Seven decades ago, western civilization teetered on the brink on a sandy spit of land in the French coast at a little town called Dunkirk.
Over the last few days of May and the first few days of June 1940, 340,000 British troops and thousands more French were evacuated from northern France in what was at the same time a remarkable save and a stunning defeat. Dunkirk, that is all that need be said, to conjure up the image of England literally standing alone against what appeared to be the total superiority of the Nazi war machine. The 70th anniversary of the Miracle of Dunkirk is being remembered in England this weekend.
One veteran who was taken off that bloody beach all those long years ago told the Guardian that the memory is “on my mind all day every day.”
It is hard to make great history – or great speeches – from abject defeat, but when England and the world needed it most, that most remarkable Englishman, Winston Churchill, rose to the occasion. His “finest hour” speech still stands as a superb historical document and as close as any politician can ever come to turning political rhetoric into lasting literature.
The last three paragraphs of the speech Churchill delivered in the House of Commons on June 18, 1940 begin:
“What (French) General Weygand called the Battle of France is over. I expect that the Battle of Britain is about to begin. Upon this battle depends the survival of Christian civilization. Upon it depends our own British life, and the long continuity of our institutions and our Empire. The whole fury and might of the enemy must very soon be turned on us.”
Churchill did many remarkable things with his speech after the Dunkirk disaster, not least being that he leveled with his country about its almost unbelievably dire circumstances. We take it for granted today that Britain would survive, that the United States would enter the war, that Hitler would be defeated. It wasn’t so clear in that long ago spring.
Read Winston’s words and put yourself in that place 70 years ago:
“Hitler knows that he will have to break us in this Island or lose the war. If we can stand up to him, all Europe may be free and the life of the world may move forward into broad, sunlit uplands. But if we fail, then the whole world, including the United States, including all that we have known and cared for, will sink into the abyss of a new Dark Age made more sinister, and perhaps more protracted, by the lights of perverted science.”
Churchill later said that the British people had displayed the heart of a lion in standing up to Hitler. He had the honor to supply, as he said, “the roar.”
“Let us therefore brace ourselves to our duties, and so bear ourselves that if the British Empire and its Commonwealth last for a thousand years, men will still say, ‘This was their finest hour.'”

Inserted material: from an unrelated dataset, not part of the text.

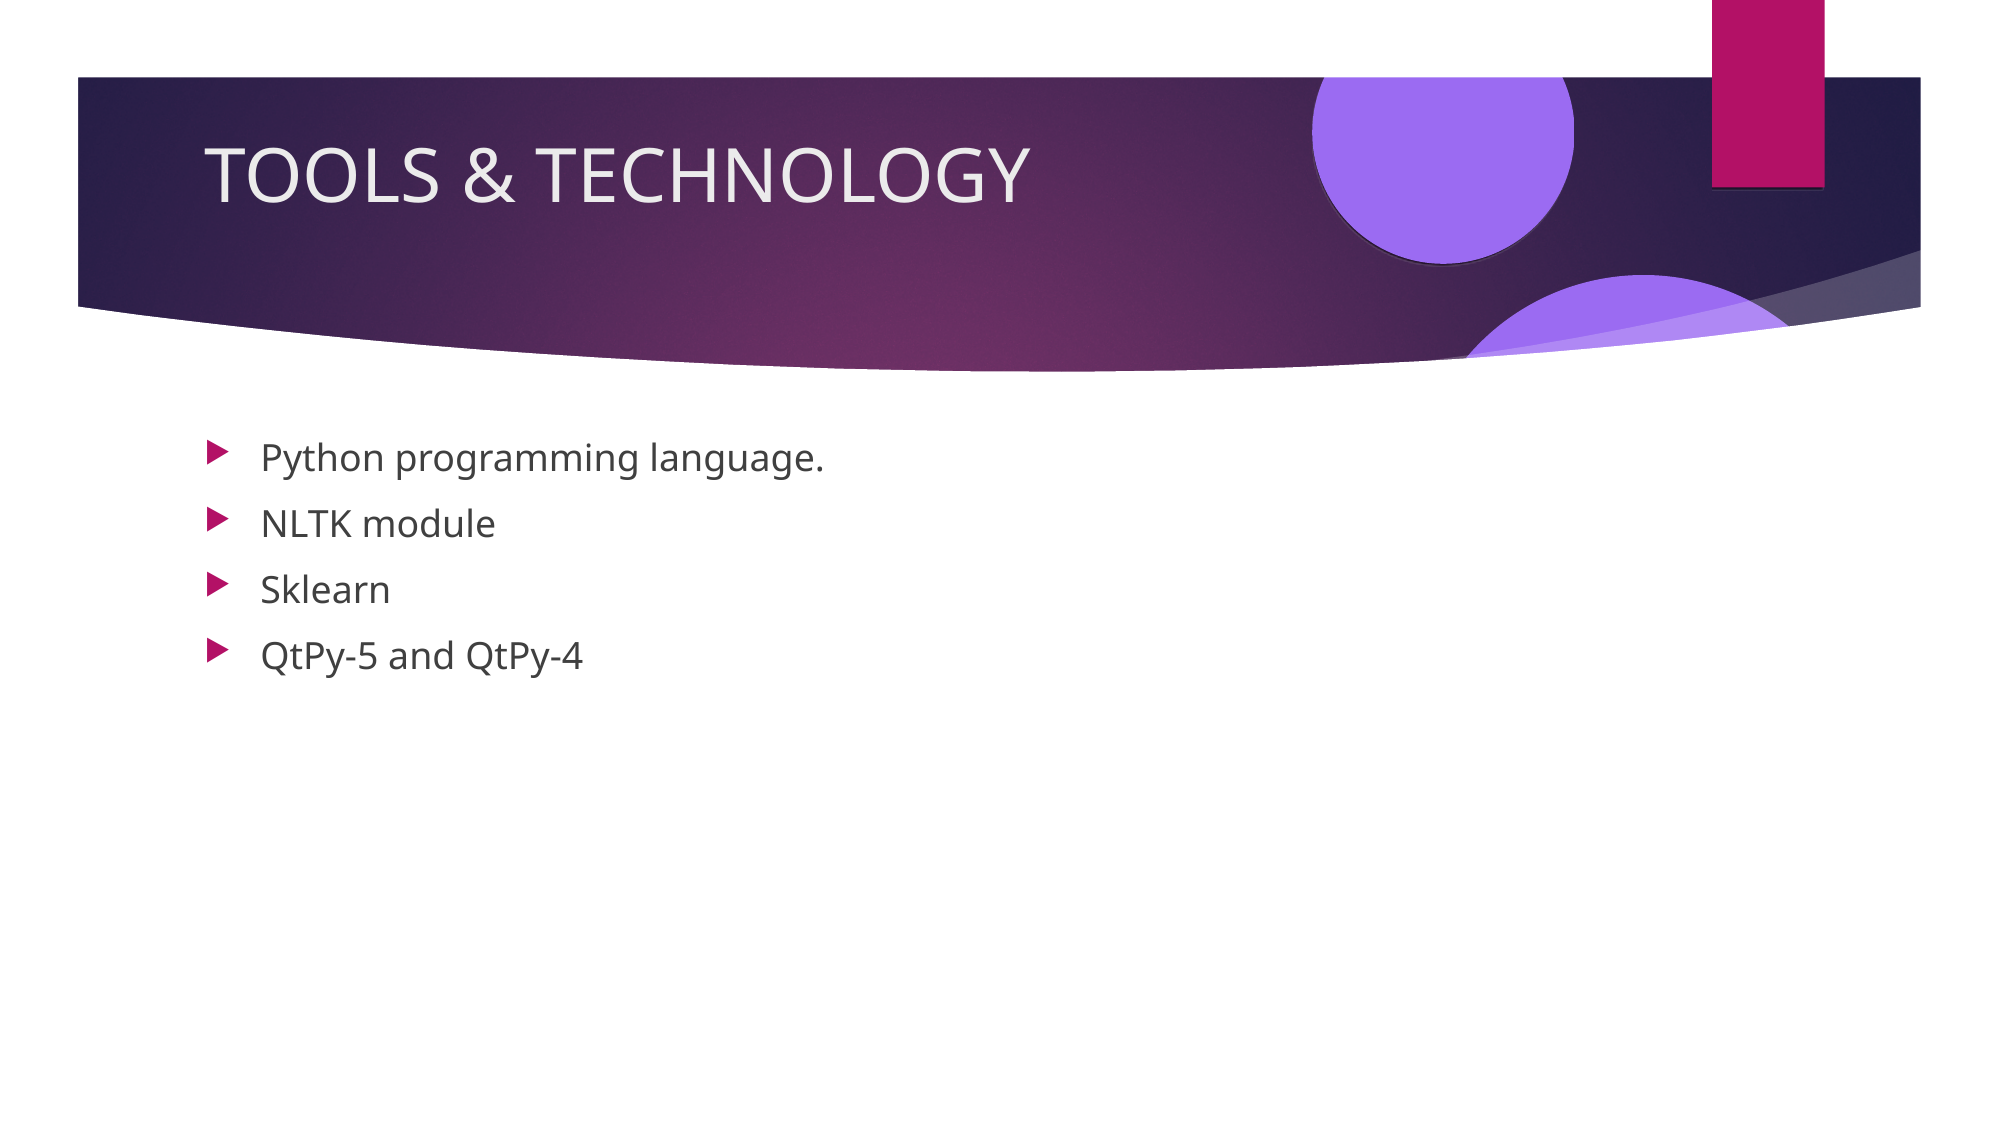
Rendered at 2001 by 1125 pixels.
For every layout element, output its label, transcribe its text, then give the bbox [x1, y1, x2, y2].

We celebrate Memorial Day weekend with cookouts, baseball games, a few hours in the garden perhaps, and, I hope, with a few moments of pause to remember. Western civilization did hang in the balance 70 years ago.
It is history worth knowing and appreciating. Happy Memorial Day.
Footnote: There is a remarkable new wartime biography of Churchill – Winston’s War – by the acclaimed British World War II historian Max Hastings. It’s a terrific book. Hastings shows Churchill to be all that he was – brilliant, petulant, difficult, charming, a cigar smoking, champagne swilling leader and orator of the first order.